The due diligence directive: CS3D
CS3D is all about due diligence. It underpins a lot of the European directives within some of the more core European regulations, such as the Articles of Association of the EU, and it sets accountability at the director level. So while many of the other directives and regulations focus on reporting and disclosure, CS3D focuses on the due diligence aspect of those activities.
There are multiple tenets of CS3D, but really this boils down to the due diligence around business operations and the supply chain.

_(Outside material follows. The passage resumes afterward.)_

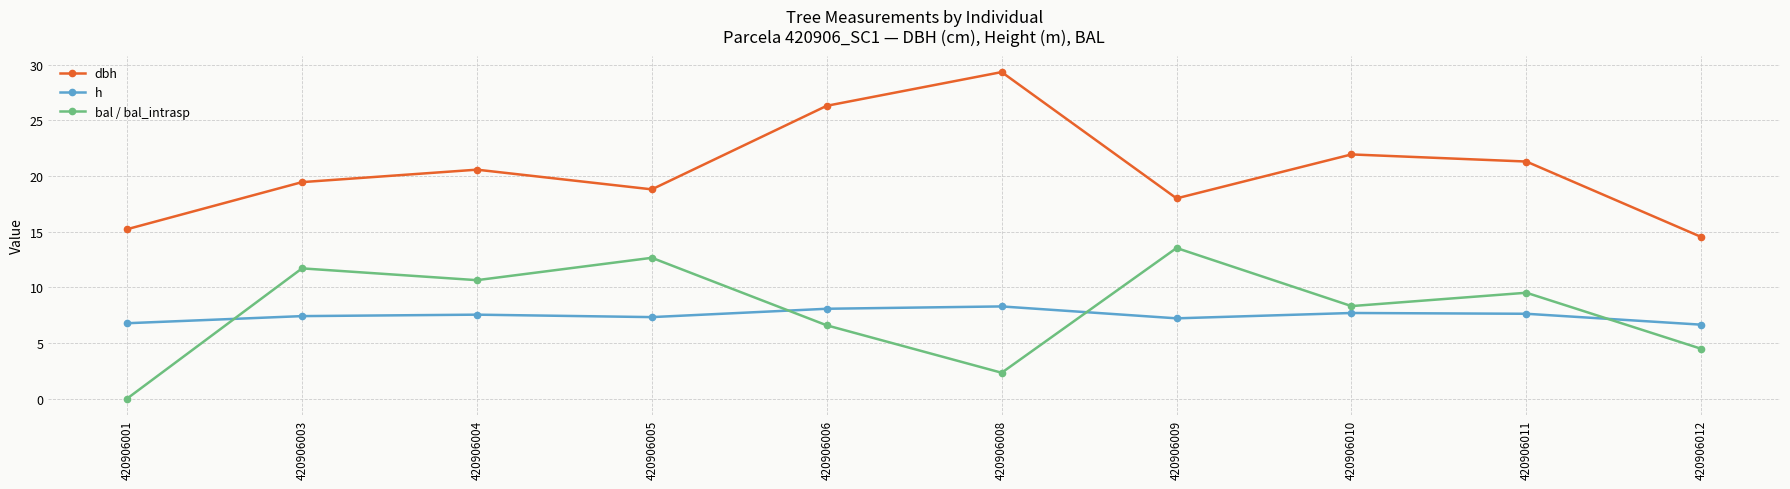

How many distinct data groups are displayed?

3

Where it stands right now, businesses that do $300 million or more in revenue of business in Europe will be forced to comply — whether you’re located in Europe or not — which will ultimately include most of the large multinationals within the United States.
So it’s these types of companies who will be encouraged and eventually forced to develop a deeper understanding of their supply chains — meaning not just whom they buy from, but who those people buy from as well — ensuring complete transparency and compliance with CS3D in just a few short years.
Building on CSRD
The Corporate Sustainability Reporting Directive (CSRD) is all about disclosure and company operations, such as carbon footprint, human rights, and labor laws, and other broad ESG disclosures. But within CSRD, there is nothing that monitors these directives or ensures they are actually being upheld. This is the role of CS3D — to check in and ensure these initiatives are being enforced as time goes on. For example, if you claim to make a reduction measure in environmental impacts, CS3D will ensure you are actually doing it. CS3D is the legal obligation to perform the due diligence, not just create a report and claim it.
So in this way, CSRD and CS3D go hand-in-hand. But CS3D also supports the due diligence of a slew of other regulations and directives as well, such as the Global Reporting Initiative (GRI), Carbon Disclosure Project (CDP), and the Sustainable Finance Disclosure Regulation (SDFR) among others.
Compliance and adoption
As it stands in these early phases, of its empirical nature, CS3D says companies simply need to prove what they’re stating — and there should not be much pushback there as it’s fairly straightforward. But once organizations provide feedback, some pushback may occur within the conversations of penalties and violations for not complying, the conditions around the impact on companies and the categories that separate where a company falls in regards to impact (such as revenue size and number of employees). These are all things that are still open for debate before the final version of the directive is published, as well as official statements around when these obligations are to begin.
For CS3D to be successful, there is a huge need for verifiers and resources that don’t currently exist. These regulations are relatively still very new and much of the expectations around these directives is uncharted territory. So inevitably, there will be some trial and error figuring out exactly what to validate against.
Until skills are developed with auditors and verifiers, there will inevitably be pushback from affected companies on just how these directives are enforced and upheld. Afterall, these individuals and teams will be responsible for validating supply chains for thousands of products all across the world.
A product-centric future with CS3D
As the companies who will be impacted by CS3D begin to prepare, the best thing they can do is to map out and put together a holistic view of their supply chains along with a product-centric view of the lifecycle of their products — meaning starting upstream and following each product all the way downstream. This will better set companies up for success when aligning efforts with these regulations when it comes time.
As for when that will be — compliance for CS3D should begin to take effect around 2025, but these are a few of the basic things that companies need to do right now as they prepare for the future.
Though the revenue thresholds for impact are quite large currently, as these initiatives become more common, these thresholds will continue to go down and more and more businesses will be required to be compliant with these regulations and directives. So, when looking out into the longer-term future, you can expect to see initiatives like CSRD and CS3D become industry standards.